Thanks to Megan for inviting me to spend some time over here. As she mentioned, much of my work focuses on environmental law and policy. I also do a fair amount on "administrative law" more generally (aka the law governing administrative and regulatory process), structural constitutional law (aka federalism and separation of powers), and the Supreme Court. Much of my academic work can be found on my SSRN page. While this first post will discuss some environmental issues, I expect to touch on these other subjects as well, particularly since The Atlantic has given me some of the credit (blame?) for marshaling legal arguments against the constitutionality of the individual mandate.
Much of my environmental work cuts against the traditional pro-regulatory grain of contemporary environmental law and policy. There have been significant environmental gains in many areas over the past fifty years, and traditional regulatory strategies deserve some of the credit, but modern environmental regulation is hardly a model of efficient governmental intervention. What, then, should we do differently? To answer this question it's important to think first about the nature of environmental problems, as our diagnosis of the problems will influence our choice of remedy.
The way we think about environmental concerns was heavily influenced by Garrett Hardin's seminal 1968 essay on "The Tragedy of the Commons." In this essay, Hardin described the fate of a common pasture, unowned and available to all. As Hardin explained, in such a situation it is in each herder's self-interest to maximize his use of the commons at the expense of the community at large. Each herder captures all of the benefit from adding one more animal to his herd. Yet the costs of overgrazing the pasture are distributed among every user of the pasture. And when all of the herders respond to these incentives, the pasture is overgrazed -- hence the tragedy. As Hardin explained it, the pursuit of self-interest in an open-access commons leads to ruin. Without controls on access and use of the underlying resource, the tragedy of the commons is inevitable.
Hardin's essay is tremendously important, not so much because he discovered the commons problem -- others had documented this dynamic before -- but because he popularized a useful way of thinking about many environmental problems. As Hardin explained, the metaphor of the commons can be applied to virtually any environmental resource. Instead of a pasture we could talk of a herd of animals, a fishery, a lake or even an airshed. In each case, the underlying economic dynamic is the same, and if access and use are not limited in some fashion, over-use is inevitable as demand grows. [A quick caveat: What Hardin called the "commons," is more properly described as an open-access commons, as there are some resources that are owned or managed in common that do not suffer the tragedy because they are subject to community management of some form or other, but the central point stands.]

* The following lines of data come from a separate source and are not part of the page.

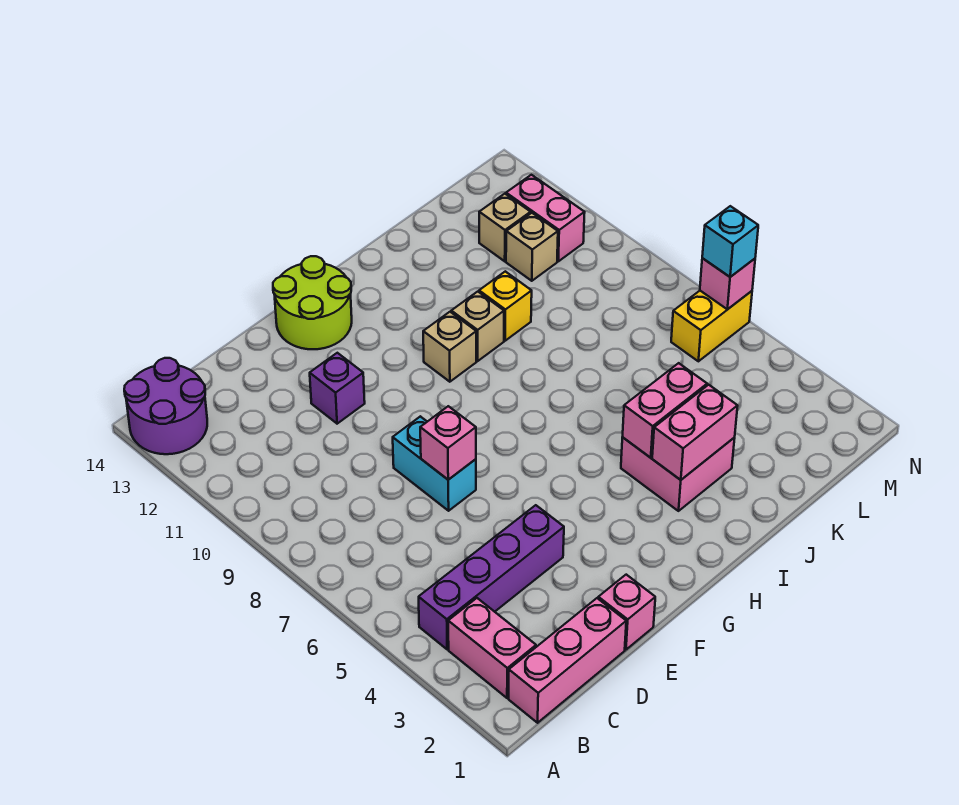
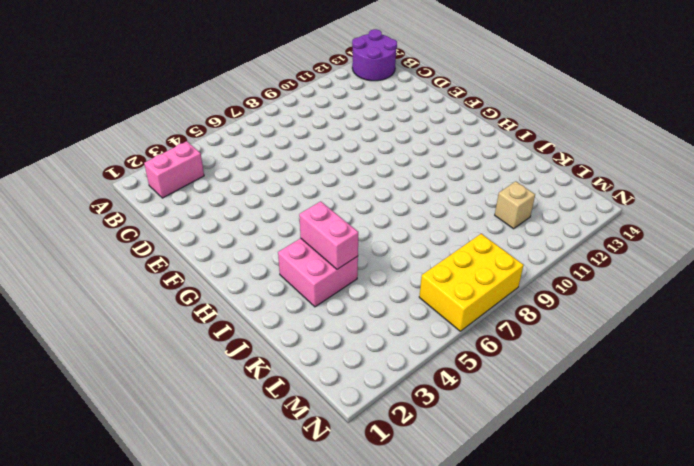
yellow brick M6:N8 level 1 -> yellow brick M6:N6 level 1
none -> pink brick B1:D1 level 1
none -> purple brick B4:E4 level 1
none -> pink brick E1 level 1

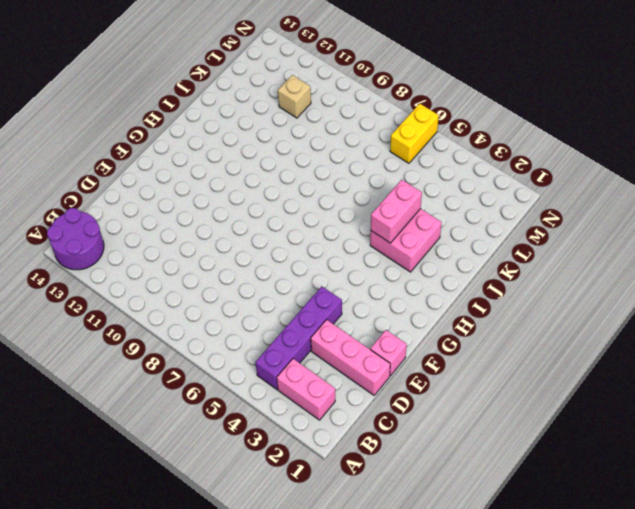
pink brick D1:D3 level 1 -> pink brick B1:D1 level 1
none -> cyan brick E7:E8 level 1
none -> purple brick E11 level 1
none -> lime round brick F13:G14 level 1

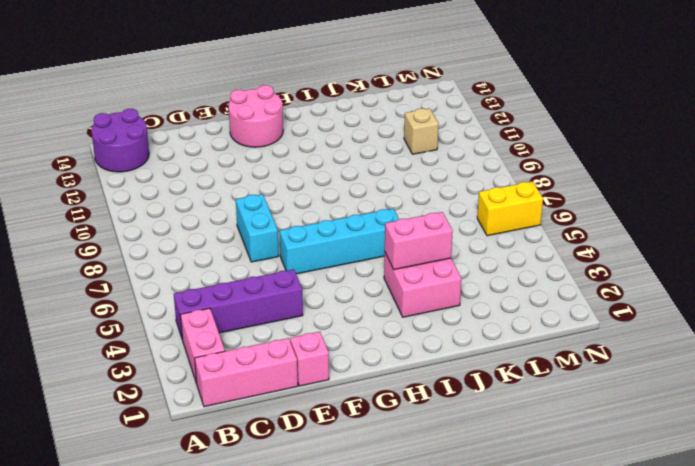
cyan brick F6:I6 level 1 -> none
pink round brick F13:G14 level 1 -> lime round brick F13:G14 level 1
none -> purple brick E11 level 1
none -> tan brick H10 level 1
none -> tan brick I10 level 1

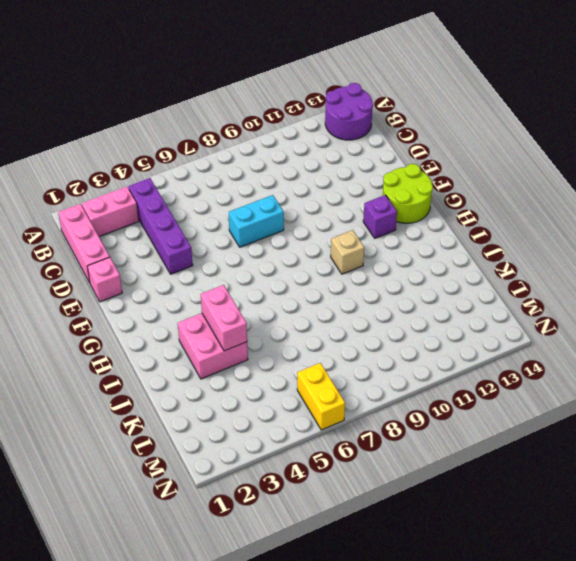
purple brick G12 level 1 -> purple brick E11 level 1
none -> tan brick I10 level 1
none -> yellow brick J10 level 1
none -> tan brick L11 level 1

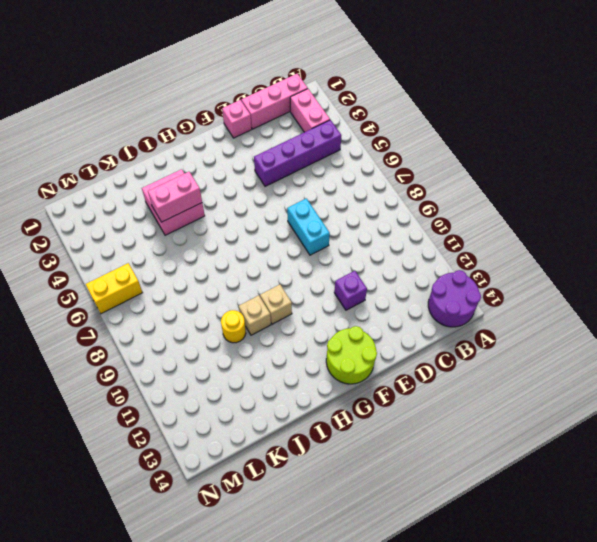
yellow round brick J10 level 1 -> yellow brick J10 level 1
none -> tan brick L11 level 1
none -> tan brick L12 level 1
none -> pink brick M11:M12 level 1

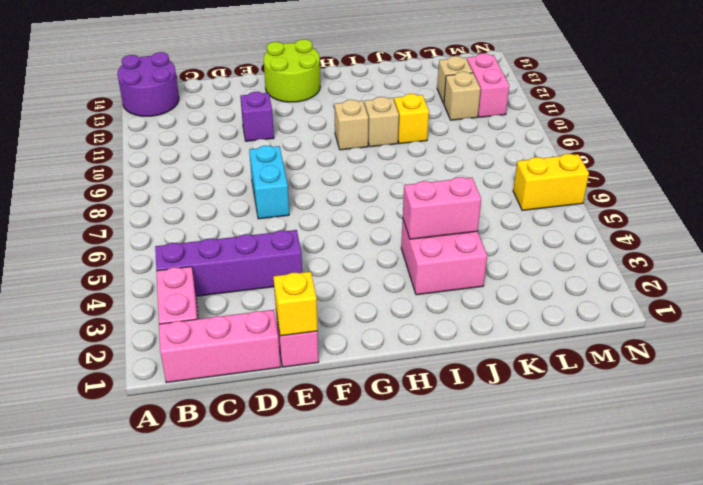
yellow brick E1 level 2 -> none
none -> pink brick E7 level 2
none -> pink brick I3:J3 level 2
none -> pink brick N6 level 2

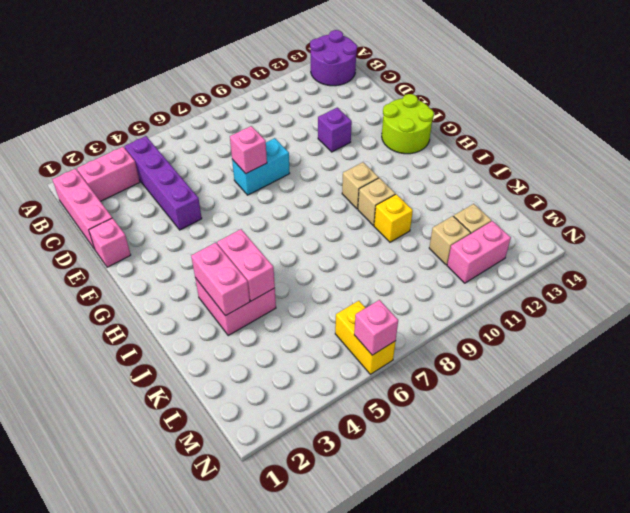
none -> cyan brick N6 level 3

Hardin's diagnosis is often identified as a rationale for prescriptive regulation Hardin famously termed "mutual coercion, mutually agreed upon." This was his way of describing those regulations we adopt to keep a common resource of any sort from befalling the fate of an open-access commons, and it's largely the path we've followed in environmental policy for the past fifty years.
Administrative regulations have produced some gains, but also many failings. Our air and water are cleaner today than forty years ago -- and substantially so -- but many ecological resources are as threatened now as they ever were. Federal environmental regulation was not the savior many think, and many environmental regulations actually get in the way of further progress. The imposition of land-use controls under the Endangered Species Act, for example, discourages effective conservation on private land.
One thing that Hardin overlooked is that the political process often replicates the same economic dynamic that encourages the tragedy of the commons -- a dynamic fostered by the ability to capture concentrated benefits while dispersing the costs. Like the herder who has an incentive to put out yet one more animal to graze, each interest group has every incentive to seek special benefits through the political process, while dispersing the costs of providing those benefits to the public at large. Just as no herder has adequate incentive to withhold from grazing one more animal, no interest group has adequate incentive to forego its turn to obtain concentrated benefits at public expense. No interest group has adequate incentive to put the interests of the whole ahead of the interests of the few. The logic of collective action discourages investments in sound public policy just as it discourages investments in sound ecological stewardship. This, in addition to the pervasiveness of special-interest rent seeking, explains many of the failings of centralized regulation. So despite the environmental gains of the past half-century, real challenges remain, and the tragedy of the commons is still with us.